In the end there really wasn’t that much of decision to be made. It was going to be a two-volume set. Once I had reached that conclusion, everything started to flow again. Three chapters were banged out in a matter of a week, and what looks to be the final chapter of this book has been started, so the end is most definitely nigh.
Of course the temptation exists to just keep writing. It’s a far nicer prospect than the one I’m actually facing in the coming weeks of having to now go back and proofread this sucker and edit it into some sort of shape to send off to a publisher.
I’ve barely looked at any of the stuff I’ve written since it went down on paper in November so have no idea what shape it is in.
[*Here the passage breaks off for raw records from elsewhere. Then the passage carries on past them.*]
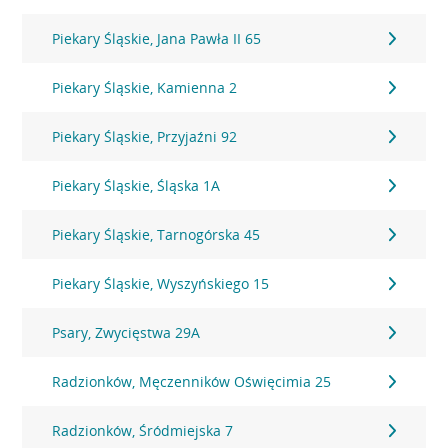
Piekary Śląskie, Jana Pawła II 65
Piekary Śląskie, Kamienna 2
Piekary Śląskie, Przyjaźni 92
Piekary Śląskie, Śląska 1A
Piekary Śląskie, Tarnogórska 45
Piekary Śląskie, Wyszyńskiego 15
Psary, Zwycięstwa 29A
Radzionków, Męczenników Oświęcimia 25
Radzionków, Śródmiejska 7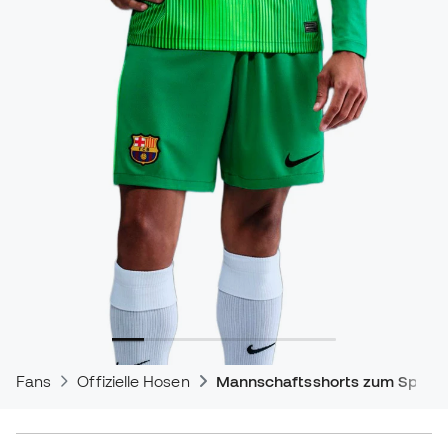
Fans
Offizielle Hosen
Mannschaftsshorts zum Spiele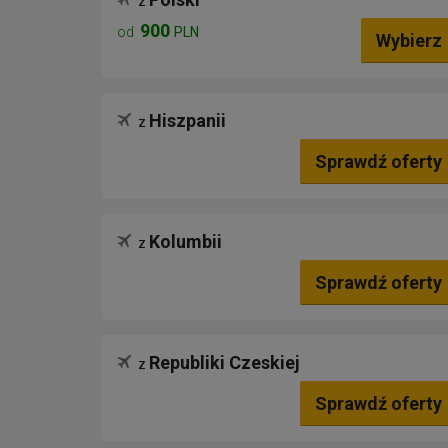
z
900
od
PLN
Wybierz
Hiszpanii
z
Sprawdź oferty
Kolumbii
z
Sprawdź oferty
Republiki Czeskiej
z
Sprawdź oferty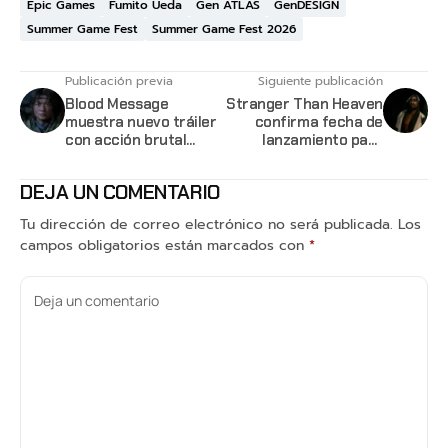
Epic Games
Fumito Ueda
Gen ATLAS
GenDESIGN
Summer Game Fest
Summer Game Fest 2026
Publicación previa
Siguiente publicación
Blood Message
Stranger Than Heaven
muestra nuevo tráiler
confirma fecha de
con acción brutal
lanzamiento para
durante Summer
enero de 2027
Game Fest
DEJA UN COMENTARIO
Tu dirección de correo electrónico no será publicada.
Los
campos obligatorios están marcados con
*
I’m not suffering from any illusions though, so I’m sure that I’ve a good chunk of rewriting to do before I would even consider letting a publisher glance at page one.
It’s been one thing to offer people the chance to read the first draft online (that offer still stands for those interested, just let me know and I’ll e-mail you the link) if they so desire; they know that it’s only a first draft full of all sorts of weird spellings and inconsistencies. (At one point I had called one character by three separate names and had renamed one of the races of people without noticing.) But it is another thing altogether to send something off to a publisher.
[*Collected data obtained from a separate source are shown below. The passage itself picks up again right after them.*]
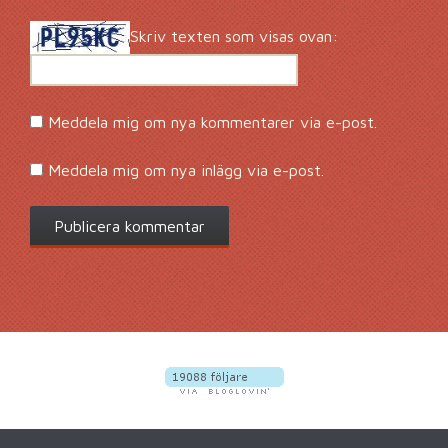
Skriv texten som visas ovan:
Meddela mig om nya kommentarer via e-post.
Meddela mig om nya inlägg via e-post.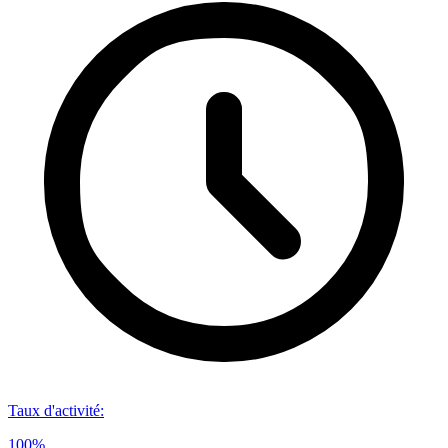
Taux d'activité
:
100%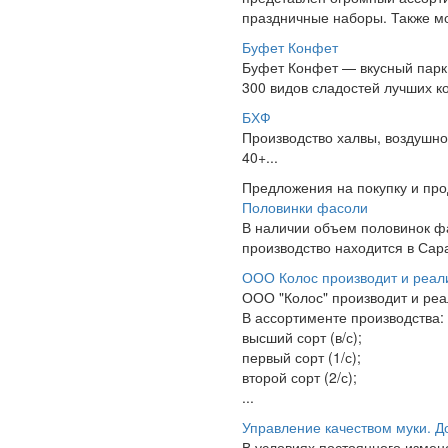
праздничные наборы. Также мо
Буфет Конфет
Буфет Конфет — вкусный парк
300 видов сладостей лучших к
БХФ
Производство халвы, воздушн
40+...
Предложения на покупку и пр
Половинки фасоли
В наличии объем половинок ф
производство находится в Сара
ООО Колос производит и реал
ООО "Колос" производит и ре
В ассортименте производства:
высший сорт (в/с);
первый сорт (1/с);
второй сорт (2/с);
...
Управление качеством муки. Д
В условиях постоянного измен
I’d be lying if I said that I would be disappointed if I couldn’t at least get someone to read the whole manuscript. I’d also be lying if I didn’t admit that I write for the purposes of publication. I want to see my work between the covers of a book on the shelves of a bookstore.
Sure I write because I love to and have not much choice in the matter. Any day when I can’t write anything is a disaster and I feel less than complete. It’s a compulsion and an obsession as far as I am concerned, so I’m going to write no matter what.
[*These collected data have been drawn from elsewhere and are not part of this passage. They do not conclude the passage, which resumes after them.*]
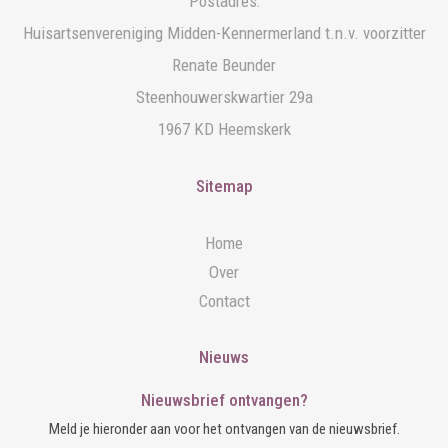
Postadres:
Huisartsenvereniging Midden-Kennermerland t.n.v. voorzitter
Renate Beunder
Steenhouwerskwartier 29a
1967 KD Heemskerk
Sitemap
Home
Over
Contact
Nieuws
Nieuwsbrief ontvangen?
Meld je hieronder aan voor het ontvangen van de nieuwsbrief.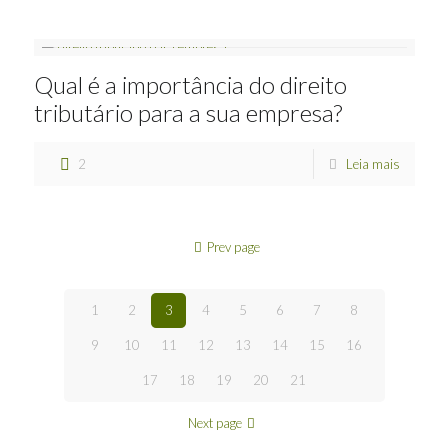
Qual é a importância do direito
tributário para a sua empresa?
2
Leia mais
Prev page
1
2
3
4
5
6
7
8
9
10
11
12
13
14
15
16
17
18
19
20
21
Next page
This does not mean I wouldn’t mind making some money off it. It’s damn hard work for me sometimes and it would be great if I got some return on that labour. Of course in my writer’s pride I also think it’s better than “most of the crap out there” so if they can get published there’s no reason in the world my book can’t.
I know very little about the publishing industry except for all the negative stuff that everybody hears all the time: inbred, conservative, and so on. But that doesn’t seem to put a dent in my optimism (or naivete, take your pick) that one-way or another this sucker will get published.
I don’t mean self-published either. I have nothing against the idea of self-publishing, I already make use of Lulu.com for a bunch of materials, but I want this book to stand on bookshelves in bookstores, rubbing shoulders with the authors I’ve reviewed. She deserves to be happy and get a little piece of the spotlight.
Once I have her all nicely edited and prepared for submission I’ll start sending out the query letters requesting an audience for her with powers that be at a variety of publishing houses. I’d rather not play the game of trying to get an agent at first, because to me that’s just another person who will try and figure out if they can make money from me. One of those is enough for now.
Perhaps it sounds a little like I’m cheating, turning the book into two volumes, and believe me, I’m wondering that myself. But you know what I’m finding out, is that those thoughts haven’t done anything to diminish my sense of accomplishment. I’ve started and finished the first draft of a book.
So what if it doesn’t mean I’m done with the story? Now that I know I can finish one, I know I can finish the second part without a problem. Maybe they will never get published except through my own means; that won’t take anything away from the fact that I created a world, populated it with people I like, and told a part of the story of their lives.
That makes me feel pretty damn good about myself.